====== TEXT SEGMENT

# October 2011 issue of Wood Magazine



## superstretch (Jan 10, 2011)

Just got finished flipping through the latest issue of Wood that I got today and felt compelled to mention that it was a fantastic issue. A broad range out topics were covered, slick projects featured, and some neat tricks explained. No, it might not be the most professional mag, but it touched on a lot of the things I've run into lately. Anyways, pick it up and take a quick read if you can


----------



## Beeguy (Jun 11, 2008)

I agree and really like this magazine. I will never be good enough of a woodworker where Fine Woodworking would be my mag of choice. I am still intimidated when I look at it.

I get a lot of tips from Wood and find there are projects for any level of experience. In fact I was re-reading a few issues from a number of years ago and saw a project that back then I would not have even considered but now I don't think it would be a problem. My point is we are all at different levels and publications like Wood offer a wide range of topics and help.


----------



## superstretch (Jan 10, 2011)

Definitely. I don't mind doing novice-y projects, since that tends to build up my confidence to try a few red-letter projects. The sideless end table was pretty slick.

I'm just glad someone … anyone commented on this thread. It felt lonely..


----------



## Rick Dennington (Aug 27, 2009)

Dan,

I've been taking Wood Magazine since 1990, and still have every issue from then until now…..WOW… that's a lot of books and lots of reading and great projects, also. I have built a few things from getting ideas from Wood, like my storage cabinet that's under my work bench, another work bench, and several others. A couple of projects I've modified to suit my needs, but basically the same idea. It's probably my favorite magazine that I take, along with ShopNotes and Woodsmith….I have one whole cabinet that's dedicated to just woodworking books only, and probably have around 1,000…..I need another cabinet…..I'm out of room..lol.


----------



## Chipy (Apr 20, 2011)

============
====== RAW RECORDS

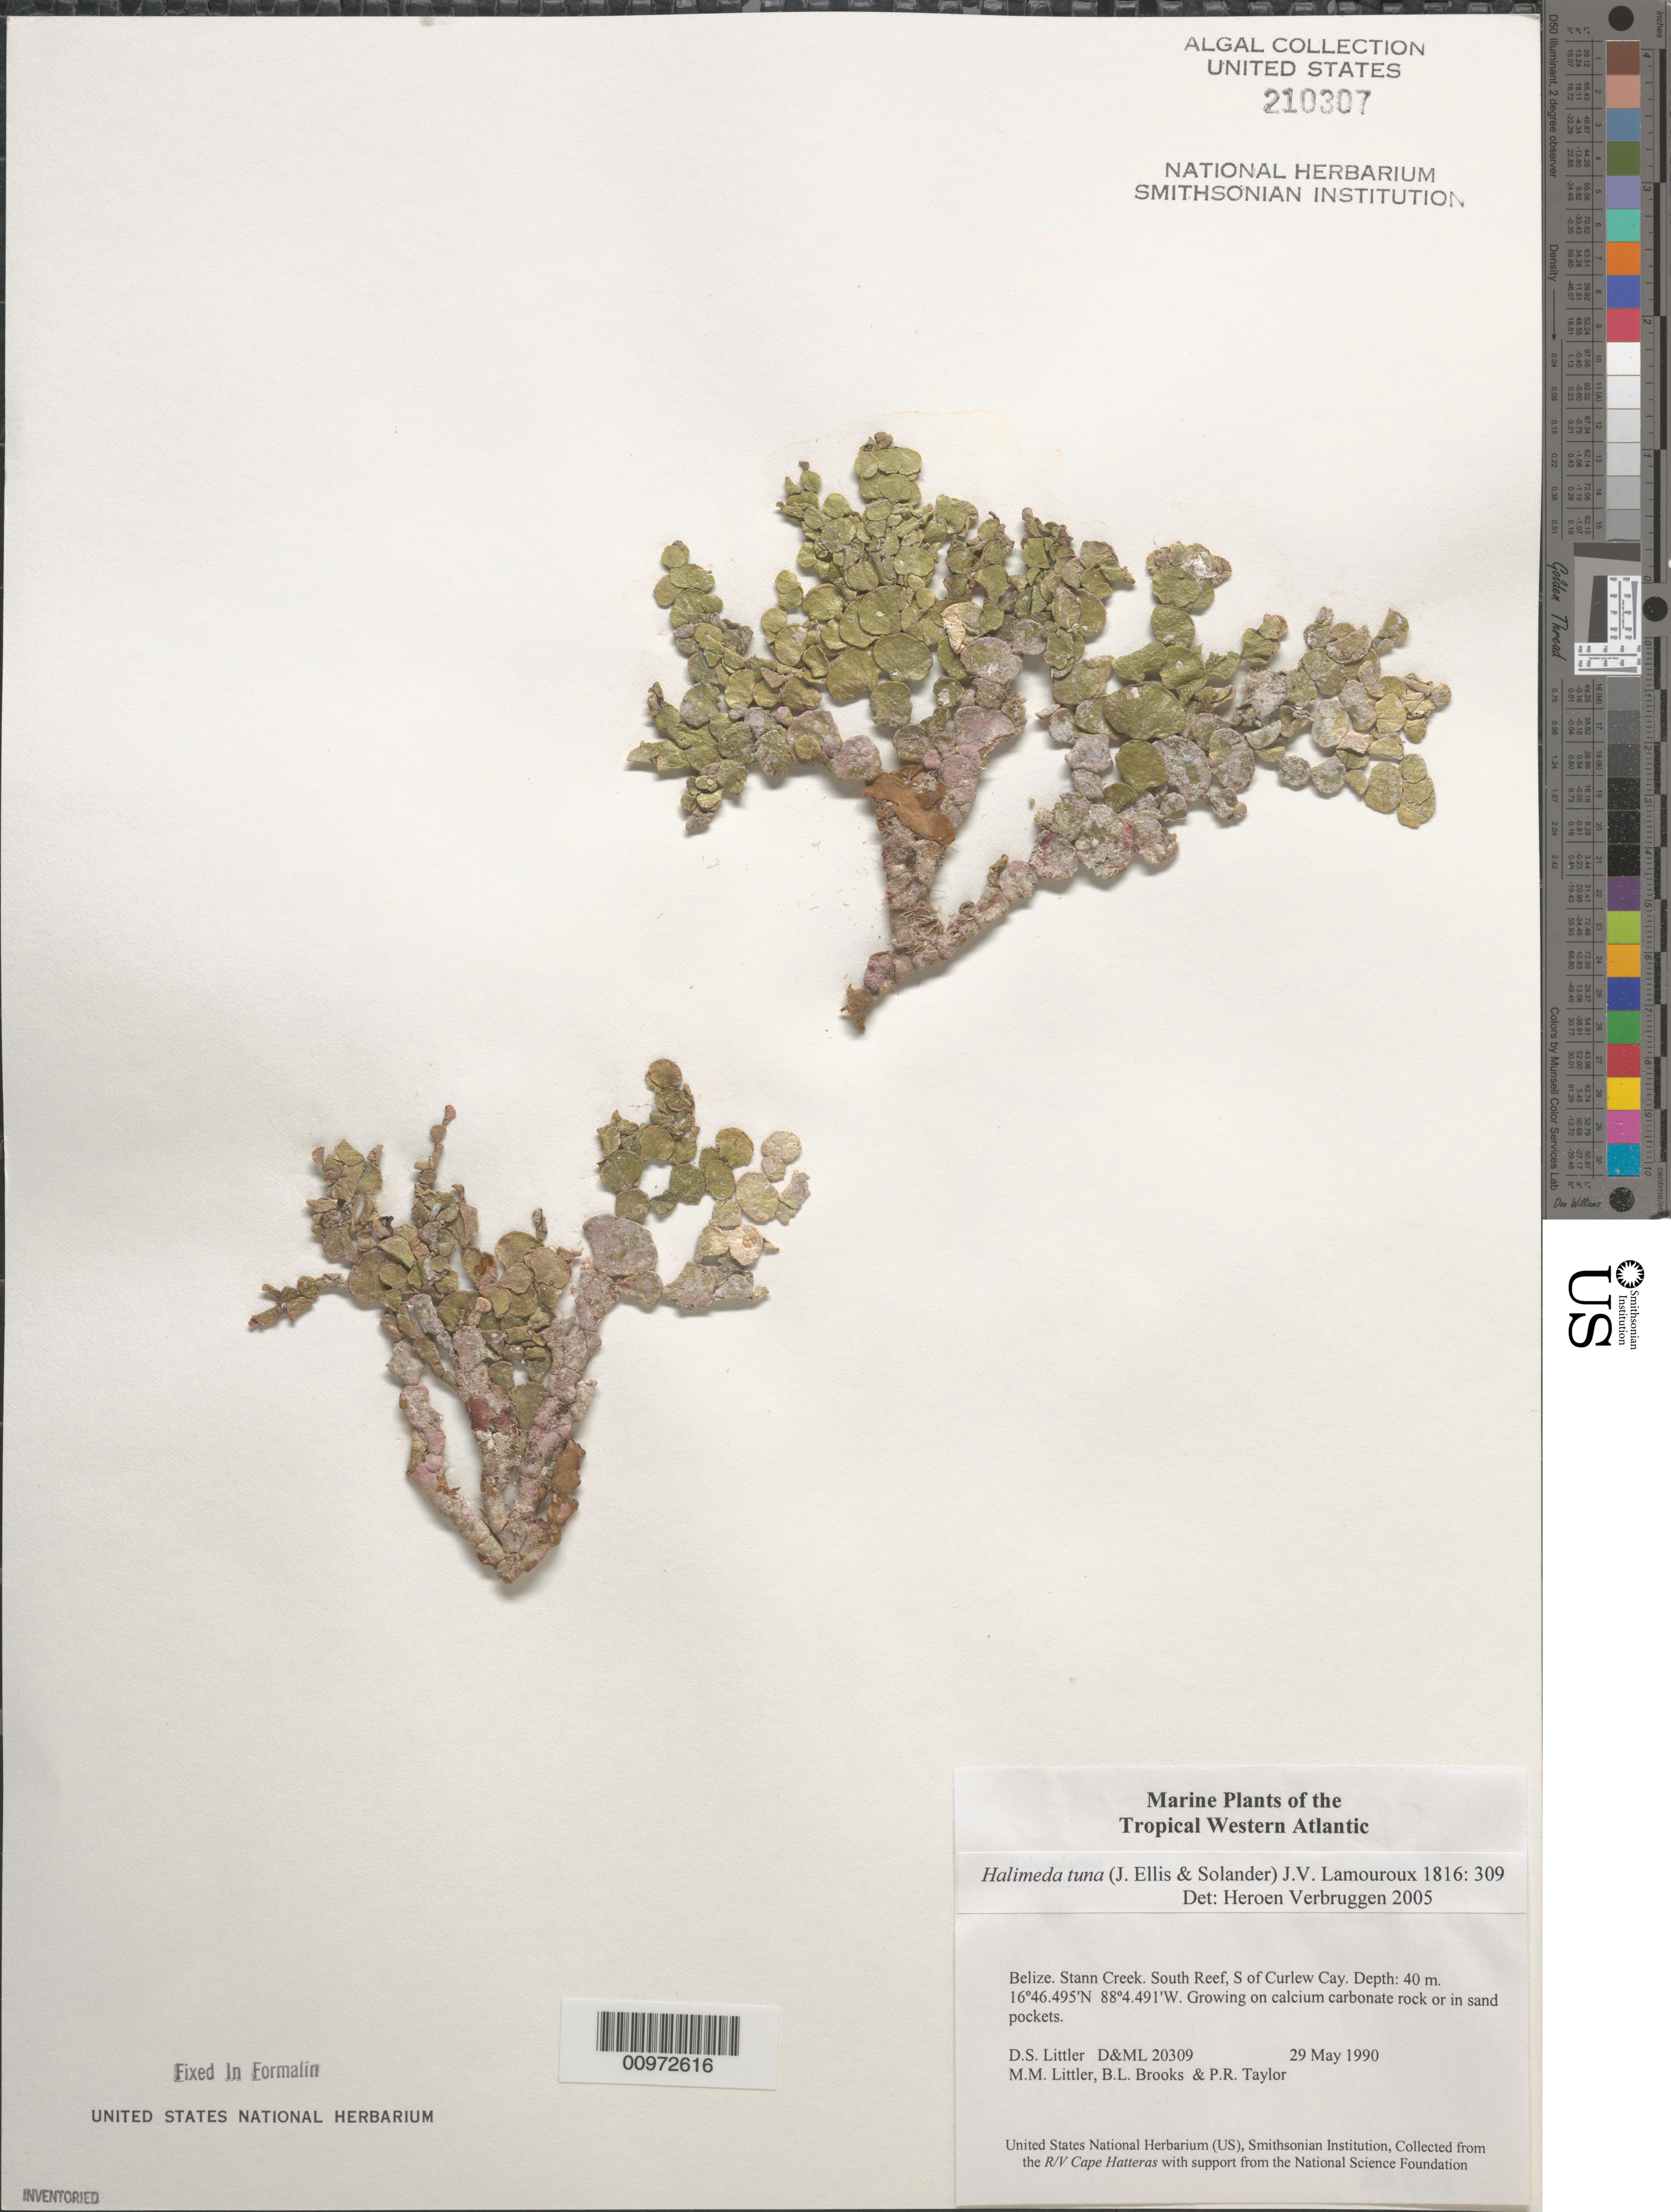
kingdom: Plantae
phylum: Chlorophyta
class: Ulvophyceae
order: Bryopsidales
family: Halimedaceae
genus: Halimeda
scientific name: Halimeda tuna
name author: (J. Ellis & Sol.) J.V.Lamouroux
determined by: Verbruggen, H.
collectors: D. S. Littler, M. M. Littler, B. Brooks & P. R. Taylor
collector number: D&ML 20309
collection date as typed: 29 May 1990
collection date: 1990-05-29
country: Belize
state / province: Stann Creek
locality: South Reef, south of Curlew Cay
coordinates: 16 46.495'N, 88 4.491'W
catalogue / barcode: US 210307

============

=== GIVEN TASK A ===
From the Wood Magazine thread above, copy the passage that begins at the words "I agree and" and stops after the words "look at it.".
=== GIVEN TASK B ===
Name every magazine mentioned in the Wood Magazine thread.

=== FULL RESPONSE A ===
I agree and really like this magazine. I will never be good enough of a woodworker where Fine Woodworking would be my mag of choice. I am still intimidated when I look at it.

=== FULL RESPONSE B ===
Wood, Fine Woodworking, ShopNotes, Woodsmith